09 Apr

ESXi 6.0 PSOD with vSGA & Nvidia hardware

Posted by Jonathan Bastin

Ever since ESXi 6.0 was released there have been reports of 'purple screen of death' when using an Nvidia GPU and vSGA. This is something that we ourselves have experienced and have also read posts of others having the same problem.

We have been working with VMware for 18 months to try and get them to recognise that there is an issue, and ultimately find a resolution. Over the last month we have had a break-through with VMware whereby they have identified the issue and the cause. It seems that a bug that was fixed in 5.1u3 is back, being xmap not working correctly and causing the whole host to 'purple screen'.

VMware are working with Nvidia to provide a full fix to this issue. From our tests there is no work-around other than to use vGPU, or no hardware acceleration if keeping with ESXi 6.0 branch. Although ESXi 5.5 is coming to EOS in September 2018 we would recomend staying on ESXi5.5 until a fix is released.

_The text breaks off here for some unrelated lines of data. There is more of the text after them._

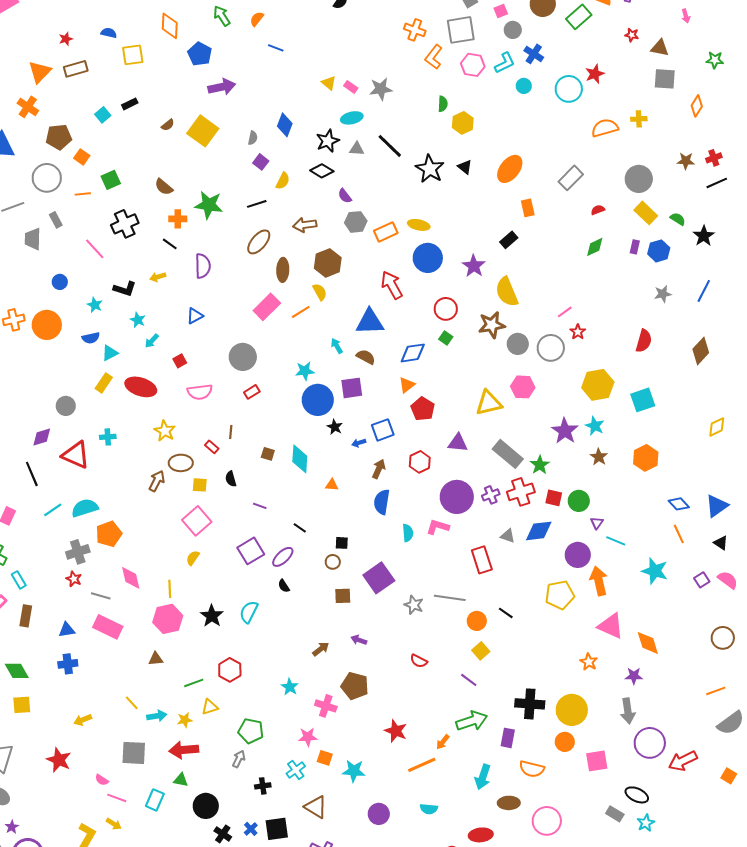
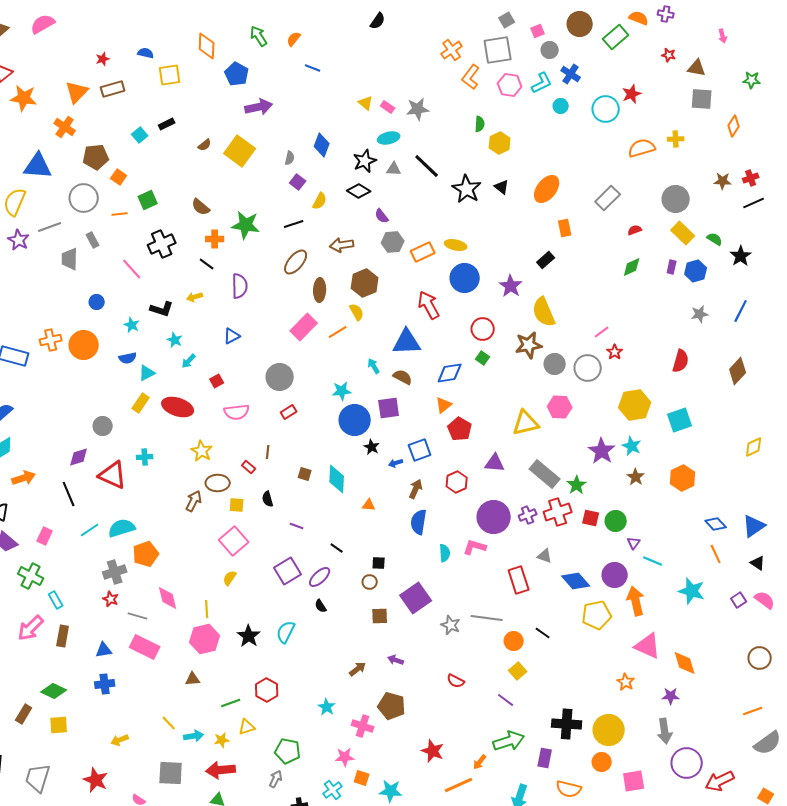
orange cross: (415, 30) -> (452, 50), turned 35
blue diamond: (539, 531) -> (576, 581), moved, turned 56
green diamond: (17, 671) -> (54, 691), turned -35

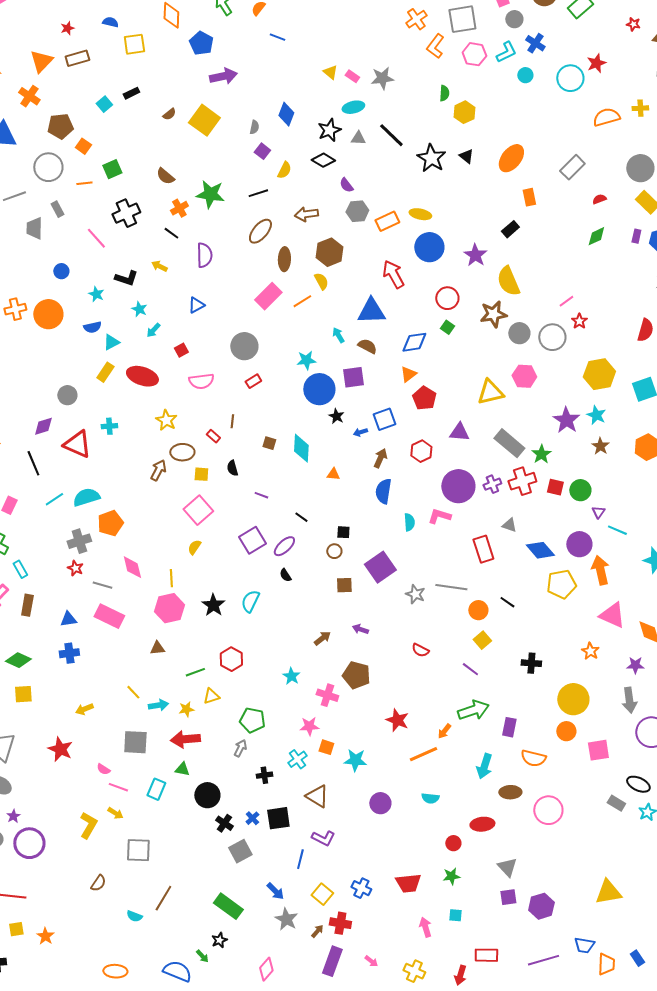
orange cross: (215, 239) -> (179, 208), turned -30
yellow arrow: (195, 297) -> (159, 266), turned 42
black cross: (567, 724) -> (531, 663), moved, size x0.7

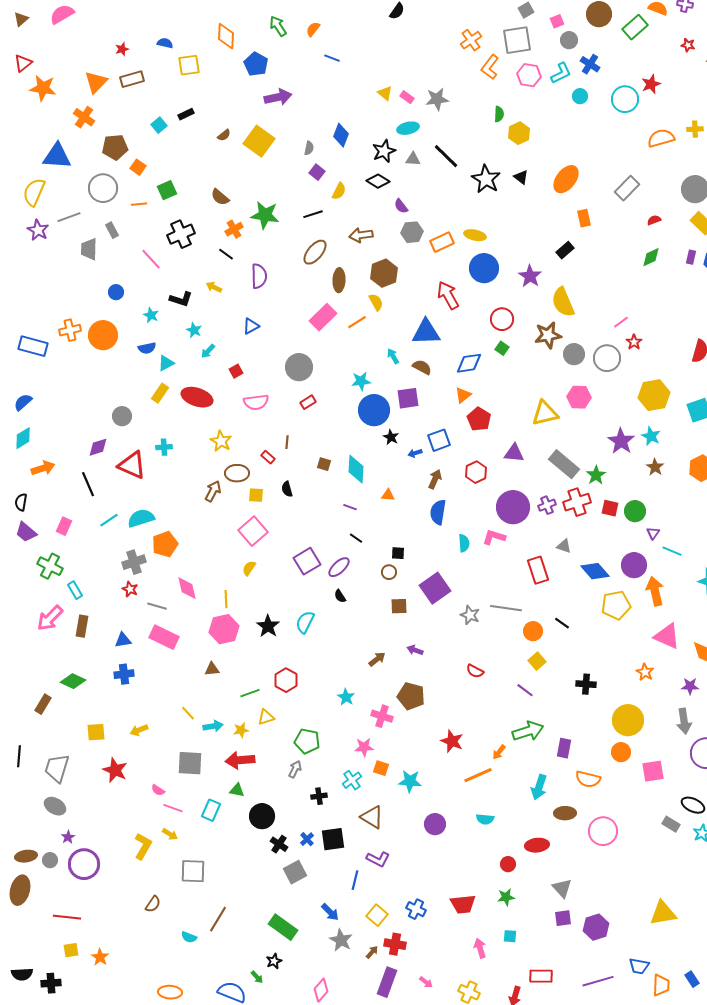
purple line: (261, 495) -> (350, 507), moved
yellow square: (23, 694) -> (96, 732), moved

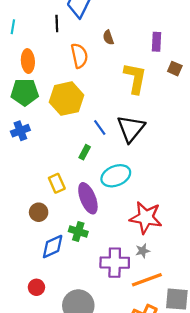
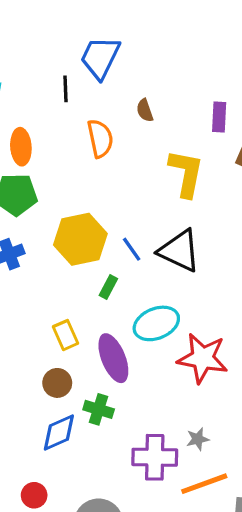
yellow hexagon: (66, 99) -> (80, 239), moved
black triangle: (131, 129) -> (179, 251), turned -44
brown circle: (39, 212) -> (57, 383), moved
red star: (146, 218) -> (203, 358), moved

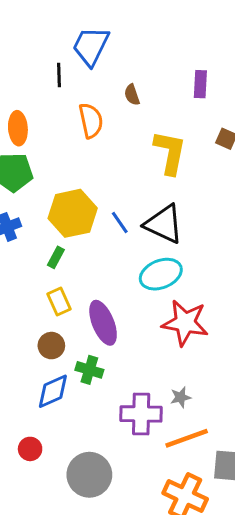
purple rectangle: (219, 117) -> (200, 84), moved
green rectangle: (108, 287) -> (56, 257), moved
cyan ellipse: (156, 323) -> (161, 274), moved

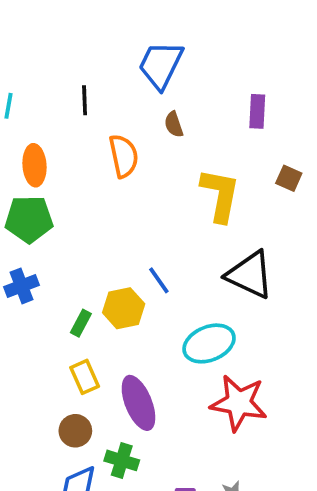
blue trapezoid: (91, 46) -> (161, 65), moved
yellow hexagon: (73, 213) -> (124, 308), moved, size x0.7
black triangle: (164, 224) -> (250, 275), moved

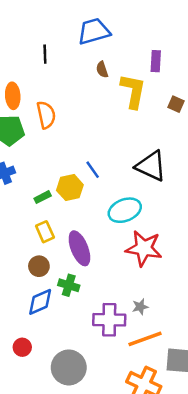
blue trapezoid: (161, 65) -> (94, 31), turned 48
orange semicircle: (124, 156) -> (46, 115), moved
yellow L-shape: (220, 195) -> (133, 91), moved
green rectangle: (81, 323) -> (43, 197), turned 35

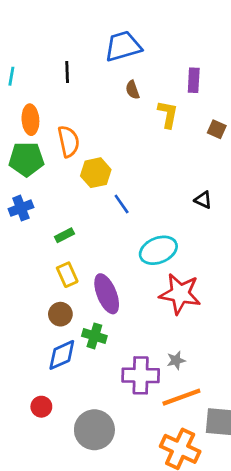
yellow L-shape: (133, 91) -> (168, 114), size x0.7
black triangle: (151, 166) -> (203, 200), moved, size x0.5
yellow hexagon: (70, 188) -> (96, 173), moved

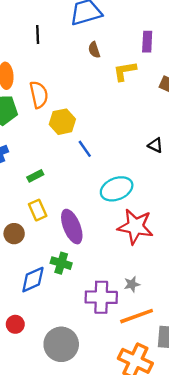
yellow L-shape: (168, 114) -> (125, 71), turned -110
brown circle: (60, 314) -> (14, 234), moved

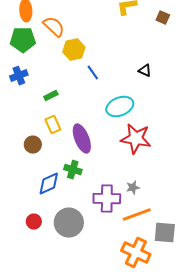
orange semicircle: (39, 95) -> (54, 27), turned -35
black triangle: (155, 145) -> (145, 71), moved
gray circle: (61, 344) -> (69, 223), moved

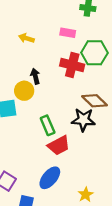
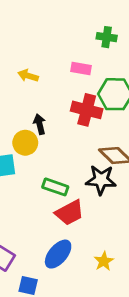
green rectangle: (48, 125) -> (55, 187), turned -48
yellow star: (86, 195) -> (104, 261), moved

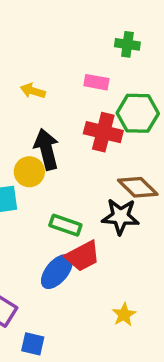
black arrow: (40, 124) -> (47, 149), size x1.6
blue ellipse: (58, 254) -> (57, 272), moved

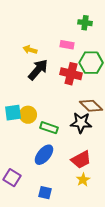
black arrow: (47, 149) -> (38, 70), moved, turned 55
yellow circle: (29, 172) -> (28, 115), moved
red trapezoid: (83, 256) -> (81, 160), moved
blue square: (33, 344) -> (45, 193), moved

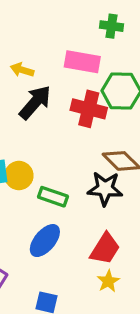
pink rectangle: (67, 45) -> (82, 62), size x1.5
red trapezoid: (81, 160) -> (105, 249), turned -30

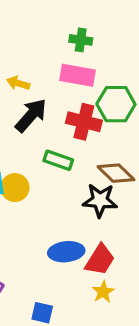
green cross: (112, 26) -> (81, 40), moved
green rectangle: (53, 197) -> (58, 160), moved
blue ellipse: (45, 241) -> (66, 252), moved, turned 44

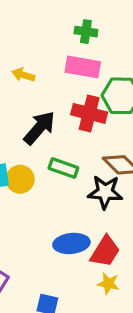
black arrow: (31, 115) -> (39, 128), moved
green rectangle: (58, 160) -> (63, 168), moved
yellow star: (103, 292) -> (108, 284), turned -30

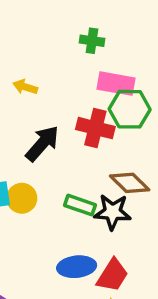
pink rectangle: (83, 67) -> (116, 84), moved
green rectangle: (63, 168) -> (80, 205), moved

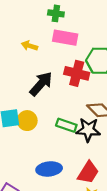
green cross: (92, 41) -> (56, 13), moved
pink rectangle: (116, 84) -> (65, 38), moved
blue ellipse: (77, 267) -> (49, 169), moved

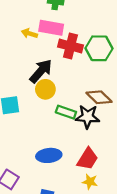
pink rectangle: (65, 38) -> (51, 28), moved
red cross: (77, 73) -> (70, 46), moved
yellow circle: (27, 121) -> (45, 89), moved

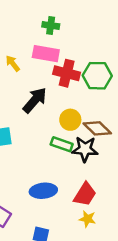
yellow arrow: (29, 33) -> (13, 63), moved, turned 35
yellow circle: (45, 89) -> (70, 120), moved

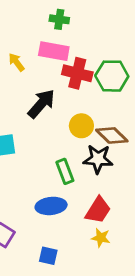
green rectangle: (62, 144) -> (65, 171), moved, turned 50

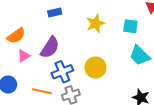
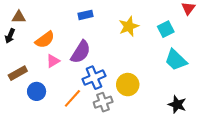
cyan square: (130, 26) -> (166, 29), turned -35
yellow circle: (95, 67) -> (128, 85), moved
orange line: (42, 91) -> (72, 98), turned -60

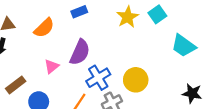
cyan square: (166, 29) -> (157, 14), moved
orange semicircle: (45, 40) -> (44, 28), moved

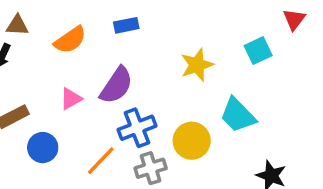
cyan square: (157, 14) -> (258, 51), moved
yellow star: (128, 17) -> (197, 65), moved
cyan trapezoid: (184, 46) -> (238, 115), moved

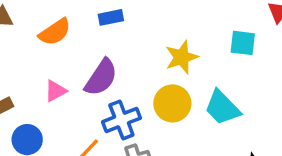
cyan square: (258, 51) -> (243, 43), turned 32
yellow circle: (192, 141) -> (172, 103), moved

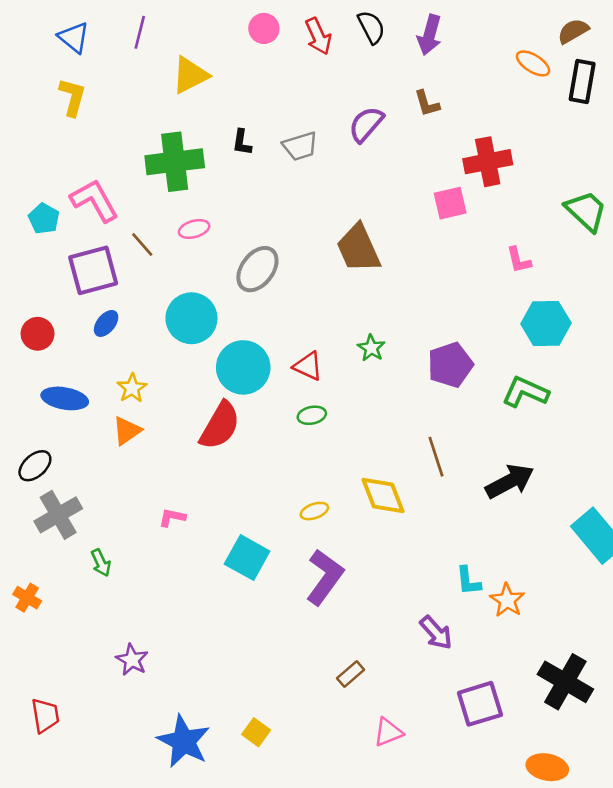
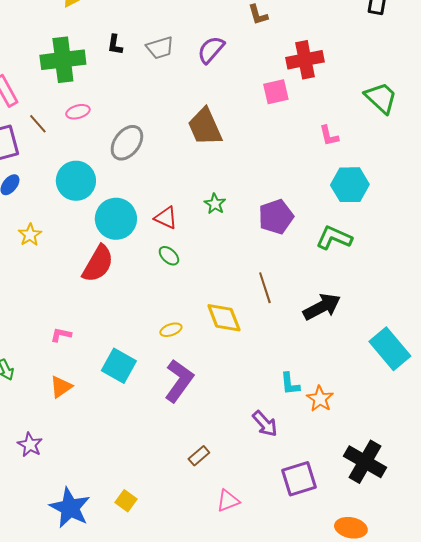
purple semicircle: (366, 124) -> (211, 50), moved
green ellipse: (312, 415) -> (169, 256), turned 55
orange triangle: (127, 431) -> (61, 387), moved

https://kb.vmware.com/s/article/53511

The full stack trace is hard to see when not running debug mode but you should see PSOD "Exception 13" or "Exception 14" both are relating to memory issues but it isn't unstill you dig deeper to see it is relating to the Nvidia card. From our own experiance you also don't see the output from the KB article unless running a debug version of ESXi.

UPDATE - Jun-18

After much testing 6.5 before the December 2017 updates has file locking issues and we were not recommending using 6.5. Following the update we have tested 6.5 and the vSGA purple screen of death is not an issue. Although VMware are releasing an update to 6.0 to fix the issue due to additional speed benefits from 6.5 we would now recommend upgrading.